[BRIEF] I'd ask you to write out the lines below exactly, with no images.

[COLLECTED MATERIAL]
··········

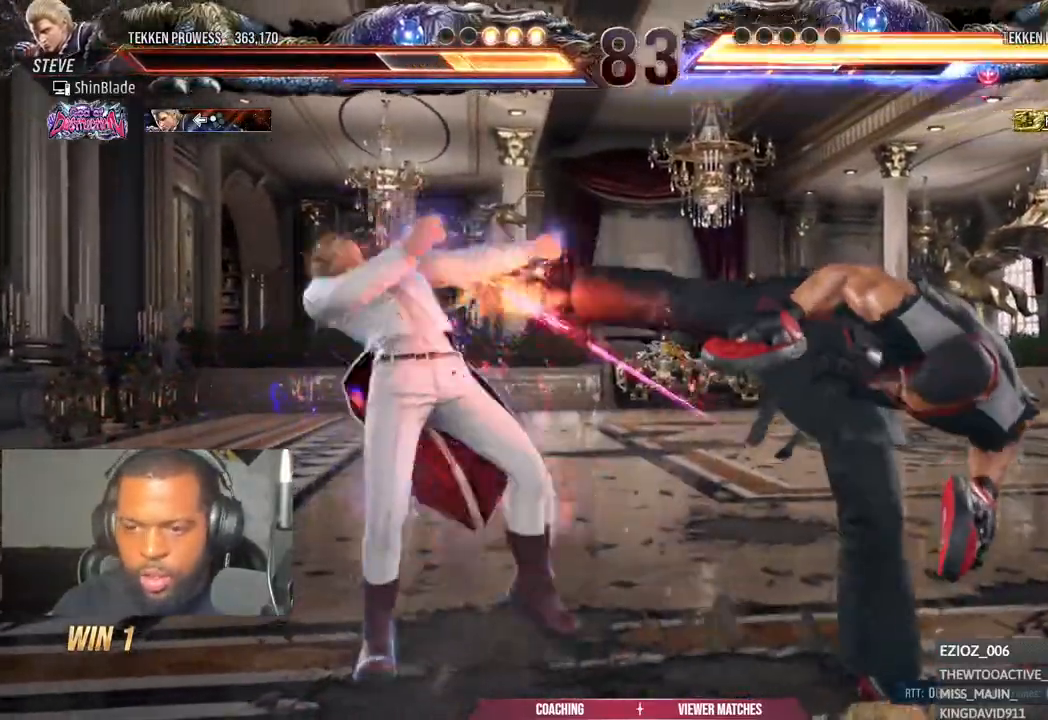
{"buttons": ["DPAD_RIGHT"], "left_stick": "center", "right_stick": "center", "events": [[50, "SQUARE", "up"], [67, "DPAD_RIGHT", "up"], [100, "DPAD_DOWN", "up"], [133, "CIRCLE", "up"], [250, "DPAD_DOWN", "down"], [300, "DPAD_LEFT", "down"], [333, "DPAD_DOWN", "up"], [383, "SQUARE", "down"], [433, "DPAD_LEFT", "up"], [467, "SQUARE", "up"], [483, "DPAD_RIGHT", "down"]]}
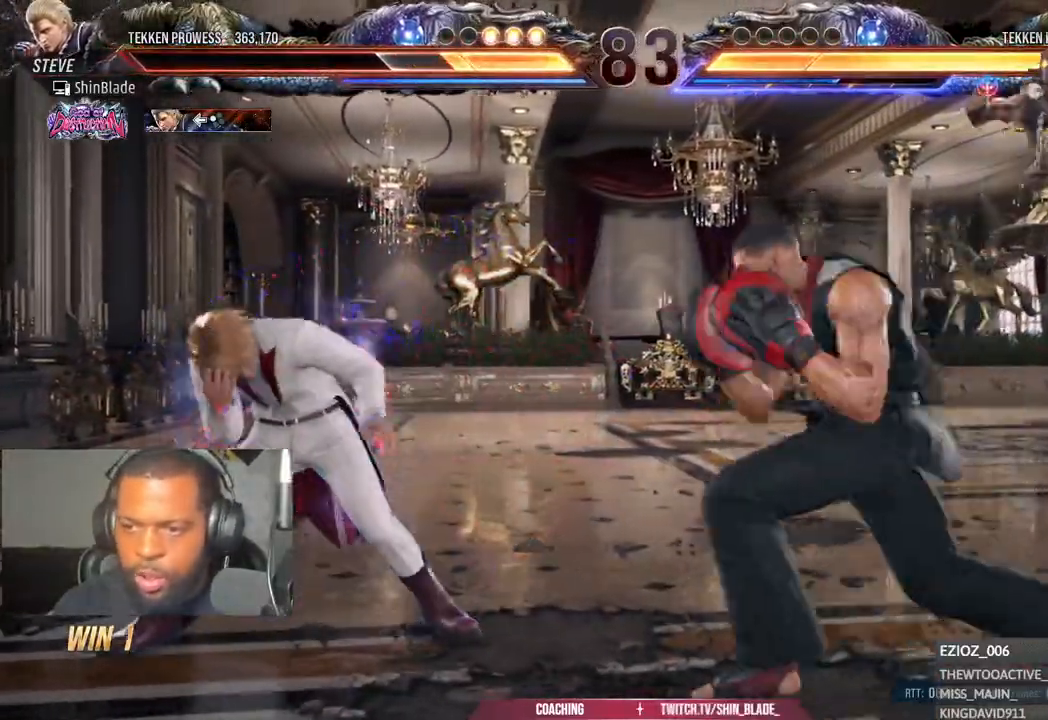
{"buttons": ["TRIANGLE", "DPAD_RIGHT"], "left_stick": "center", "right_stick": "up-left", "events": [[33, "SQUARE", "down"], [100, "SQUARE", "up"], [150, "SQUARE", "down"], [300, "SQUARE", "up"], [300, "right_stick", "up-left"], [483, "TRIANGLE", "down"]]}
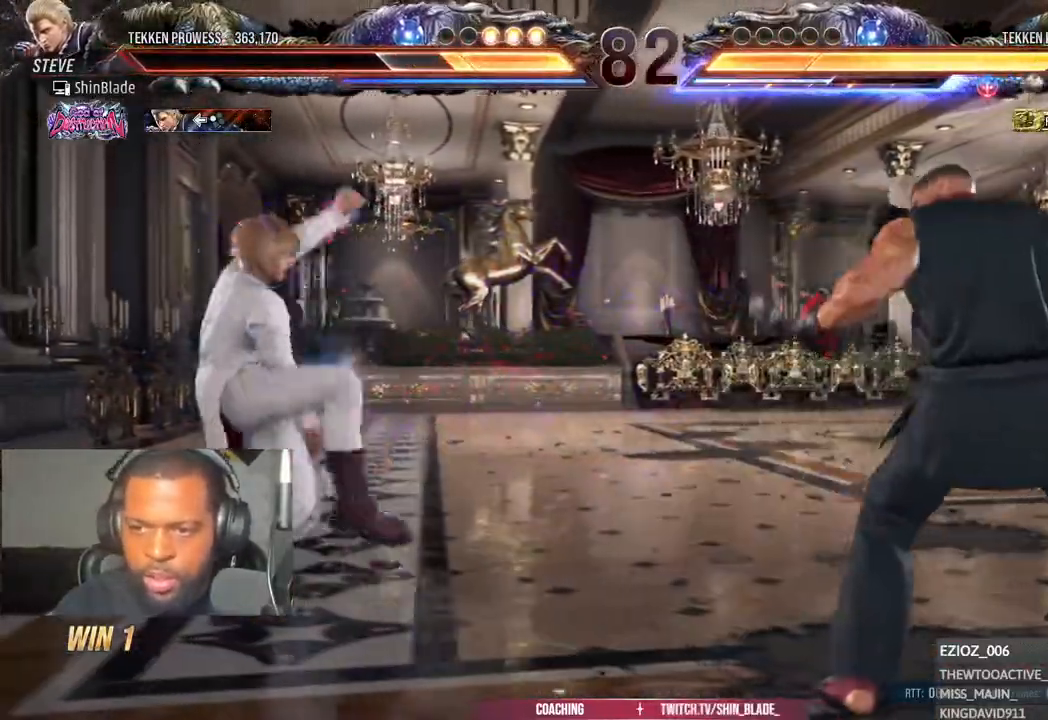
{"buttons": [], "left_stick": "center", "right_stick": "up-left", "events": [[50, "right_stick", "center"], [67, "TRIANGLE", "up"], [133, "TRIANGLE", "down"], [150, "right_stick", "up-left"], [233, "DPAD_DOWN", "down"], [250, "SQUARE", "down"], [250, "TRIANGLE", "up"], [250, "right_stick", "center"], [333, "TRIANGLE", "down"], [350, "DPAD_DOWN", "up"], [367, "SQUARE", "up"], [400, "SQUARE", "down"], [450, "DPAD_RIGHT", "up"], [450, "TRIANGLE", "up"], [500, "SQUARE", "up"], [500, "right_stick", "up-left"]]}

··········

[PROBLEM SOLUTION]
{"buttons": ["DPAD_RIGHT"], "left_stick": "center", "right_stick": "center", "events": [[50, "SQUARE", "up"], [67, "DPAD_RIGHT", "up"], [100, "DPAD_DOWN", "up"], [133, "CIRCLE", "up"], [250, "DPAD_DOWN", "down"], [300, "DPAD_LEFT", "down"], [333, "DPAD_DOWN", "up"], [383, "SQUARE", "down"], [433, "DPAD_LEFT", "up"], [467, "SQUARE", "up"], [483, "DPAD_RIGHT", "down"]]}
{"buttons": ["TRIANGLE", "DPAD_RIGHT"], "left_stick": "center", "right_stick": "up-left", "events": [[33, "SQUARE", "down"], [100, "SQUARE", "up"], [150, "SQUARE", "down"], [300, "SQUARE", "up"], [300, "right_stick", "up-left"], [483, "TRIANGLE", "down"]]}
{"buttons": [], "left_stick": "center", "right_stick": "up-left", "events": [[50, "right_stick", "center"], [67, "TRIANGLE", "up"], [133, "TRIANGLE", "down"], [150, "right_stick", "up-left"], [233, "DPAD_DOWN", "down"], [250, "SQUARE", "down"], [250, "TRIANGLE", "up"], [250, "right_stick", "center"], [333, "TRIANGLE", "down"], [350, "DPAD_DOWN", "up"], [367, "SQUARE", "up"], [400, "SQUARE", "down"], [450, "DPAD_RIGHT", "up"], [450, "TRIANGLE", "up"], [500, "SQUARE", "up"], [500, "right_stick", "up-left"]]}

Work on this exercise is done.